Situation im Laufe der Nacht eskaliert

Auch in Münster räumte die Polizei „wegen aggressiver Randalierer“ eine beliebte Wiese am Aasee. Nachdem Kontrollen der Stadt zunächst Wirkung gezeigt und Hunderte Besucher friedlich gefeiert hatten, sei die Situation im Laufe der Nacht eskaliert, teilte die Polizei mit. Bis zu 250 teils betrunkene Menschen hätten sich versammelt, Böller gezündet, Plastik- und Glasflaschen auf die Einsatzkräfte geworfen und Aufforderungen über Lautsprecherdurchsagen ignoriert. Ein Mann habe sich etwa nach einem Körperverletzungsdelikt den Maßnahmen widersetzt und einen Polizisten leicht verletzt.

Nach der Räumung kam es laut Polizei auch zu Sachbeschädigungen an Blumenkübeln und Fahrrädern sowie Lärmbelästigungen. Die Beamten fertigten zahlreiche Strafanzeigen. Fünf Menschen wurden in Gewahrsam genommen und mussten die Nacht im Polizeipräsidium verbringen.

Düsseldorfer Altstadt nähert sich „Vor-Corona-Niveau“ an

Bei Einsätzen in Düsseldorf sind am Wochenende fünf Polizisten verletzt worden. Am Sonntagmorgen wurde eine Beamtin durch einen Flaschenwurf hinterrücks aus der Menge getroffen, wie die Polizei berichtete. Sie kam zur ambulanten Behandlung in ein Krankenhaus und musste ihre Schicht beenden. In einem anderen Fall wurde eine Beamtin bei einer Schlägerei durch Reizgas eines Beteiligten leicht verletzt. Sie konnte weiterarbeiten.

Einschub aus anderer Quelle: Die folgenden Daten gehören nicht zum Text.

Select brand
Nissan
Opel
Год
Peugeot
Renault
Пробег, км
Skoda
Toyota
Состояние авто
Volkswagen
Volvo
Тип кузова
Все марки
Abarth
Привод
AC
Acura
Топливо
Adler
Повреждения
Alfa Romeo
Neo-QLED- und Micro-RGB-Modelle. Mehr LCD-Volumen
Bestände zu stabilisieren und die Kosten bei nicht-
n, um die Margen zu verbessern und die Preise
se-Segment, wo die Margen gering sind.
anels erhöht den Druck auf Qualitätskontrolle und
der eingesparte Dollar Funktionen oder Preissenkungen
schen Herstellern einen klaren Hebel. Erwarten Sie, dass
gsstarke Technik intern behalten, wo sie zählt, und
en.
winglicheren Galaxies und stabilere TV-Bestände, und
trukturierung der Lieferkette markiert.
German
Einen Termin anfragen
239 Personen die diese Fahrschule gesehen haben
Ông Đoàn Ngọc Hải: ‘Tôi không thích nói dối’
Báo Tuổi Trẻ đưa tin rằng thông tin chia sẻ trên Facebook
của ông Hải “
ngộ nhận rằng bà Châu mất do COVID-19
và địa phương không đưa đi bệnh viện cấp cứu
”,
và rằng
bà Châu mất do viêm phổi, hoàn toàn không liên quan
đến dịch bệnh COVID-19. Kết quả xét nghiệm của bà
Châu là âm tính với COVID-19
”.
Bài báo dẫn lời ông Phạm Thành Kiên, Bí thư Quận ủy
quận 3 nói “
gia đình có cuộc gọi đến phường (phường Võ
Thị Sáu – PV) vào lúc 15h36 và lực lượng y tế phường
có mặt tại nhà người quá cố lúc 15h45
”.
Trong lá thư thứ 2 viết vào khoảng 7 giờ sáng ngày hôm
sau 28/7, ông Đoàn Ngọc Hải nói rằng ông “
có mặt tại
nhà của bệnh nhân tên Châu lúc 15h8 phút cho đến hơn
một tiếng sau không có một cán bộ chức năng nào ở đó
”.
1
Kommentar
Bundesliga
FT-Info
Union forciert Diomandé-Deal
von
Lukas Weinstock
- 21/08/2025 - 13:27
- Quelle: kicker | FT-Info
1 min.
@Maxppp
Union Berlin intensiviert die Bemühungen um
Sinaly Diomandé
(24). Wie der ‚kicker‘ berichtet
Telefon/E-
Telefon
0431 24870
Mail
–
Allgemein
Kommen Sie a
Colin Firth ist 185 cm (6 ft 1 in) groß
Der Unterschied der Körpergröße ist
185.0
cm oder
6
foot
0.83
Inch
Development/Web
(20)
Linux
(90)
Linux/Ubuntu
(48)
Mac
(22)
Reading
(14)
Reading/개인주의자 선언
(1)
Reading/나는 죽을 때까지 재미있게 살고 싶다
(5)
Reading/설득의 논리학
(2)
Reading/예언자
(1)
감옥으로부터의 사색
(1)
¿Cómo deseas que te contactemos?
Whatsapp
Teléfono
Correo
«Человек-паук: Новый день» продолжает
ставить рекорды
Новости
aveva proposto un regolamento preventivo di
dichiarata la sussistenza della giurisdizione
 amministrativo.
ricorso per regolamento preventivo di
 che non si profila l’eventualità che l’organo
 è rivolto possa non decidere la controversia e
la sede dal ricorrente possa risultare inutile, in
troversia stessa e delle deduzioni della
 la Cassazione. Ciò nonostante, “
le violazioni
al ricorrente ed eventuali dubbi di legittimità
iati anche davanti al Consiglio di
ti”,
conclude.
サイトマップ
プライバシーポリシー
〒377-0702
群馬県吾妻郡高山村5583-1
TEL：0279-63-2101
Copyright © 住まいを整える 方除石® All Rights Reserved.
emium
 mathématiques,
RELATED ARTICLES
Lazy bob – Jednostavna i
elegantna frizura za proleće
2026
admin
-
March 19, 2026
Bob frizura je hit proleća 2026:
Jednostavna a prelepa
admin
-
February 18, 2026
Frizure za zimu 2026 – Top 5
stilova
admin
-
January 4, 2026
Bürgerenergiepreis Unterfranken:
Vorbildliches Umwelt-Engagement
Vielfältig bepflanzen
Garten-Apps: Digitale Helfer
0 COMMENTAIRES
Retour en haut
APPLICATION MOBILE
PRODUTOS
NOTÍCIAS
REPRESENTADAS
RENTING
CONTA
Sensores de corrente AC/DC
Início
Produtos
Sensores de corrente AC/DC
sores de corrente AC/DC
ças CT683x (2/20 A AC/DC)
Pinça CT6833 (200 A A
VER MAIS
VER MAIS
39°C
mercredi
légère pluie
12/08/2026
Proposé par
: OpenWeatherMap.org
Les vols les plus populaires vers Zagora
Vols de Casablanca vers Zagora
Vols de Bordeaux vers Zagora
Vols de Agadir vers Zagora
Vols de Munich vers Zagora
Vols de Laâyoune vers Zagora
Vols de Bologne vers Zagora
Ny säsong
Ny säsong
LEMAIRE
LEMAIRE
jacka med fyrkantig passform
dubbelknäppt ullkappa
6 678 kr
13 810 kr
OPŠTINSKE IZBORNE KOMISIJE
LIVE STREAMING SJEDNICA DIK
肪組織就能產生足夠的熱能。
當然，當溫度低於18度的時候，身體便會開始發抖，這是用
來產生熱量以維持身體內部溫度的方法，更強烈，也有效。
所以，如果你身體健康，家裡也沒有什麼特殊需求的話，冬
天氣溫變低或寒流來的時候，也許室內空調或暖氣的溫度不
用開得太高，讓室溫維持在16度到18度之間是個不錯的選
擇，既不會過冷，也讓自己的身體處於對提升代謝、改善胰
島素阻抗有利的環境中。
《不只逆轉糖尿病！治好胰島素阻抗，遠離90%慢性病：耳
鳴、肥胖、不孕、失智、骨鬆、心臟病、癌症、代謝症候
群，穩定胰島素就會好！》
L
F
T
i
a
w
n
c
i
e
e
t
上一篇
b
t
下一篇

Unbekannte attackierten einen 19-Jährigen mit Tritten und raubten ihm seine Kette. In einem anderen Fall wurde ein Mann durch eine abgeschlagene Flasche verletzt. Der Täter konnte flüchten. Insgesamt 21 Personen kamen in Gewahrsam. Die Beamten schrieben sieben Anzeigen wegen Körperverletzungen. Nicht selten wurden die Polizisten bei ihren Einsätzen von einer großen Zahl an Schaulustigen umringt, besonders an der Rheinuferpromenade.

„Wir nähern uns wieder dem Vor-Corona-Niveau“, sagte ein Polizeisprecher am Sonntag. In den beiden Nächten auf Samstag und Sonntag sei jeweils nach Mitternacht eine Art Schichtwechsel beim Publikum festzustellen. Dem normalen Publikum folge dann jeweils ein „eventorientiertes Publikum“, das überwiegend aus jungen Männern bestehe, die offenkundig auf körperliche Auseinandersetzungen aus seien. Bei Durchsuchungen von Personen hätten die Einsatzkräfte unter anderem ein Messer und einen Teleskopschlagstock entdeckt.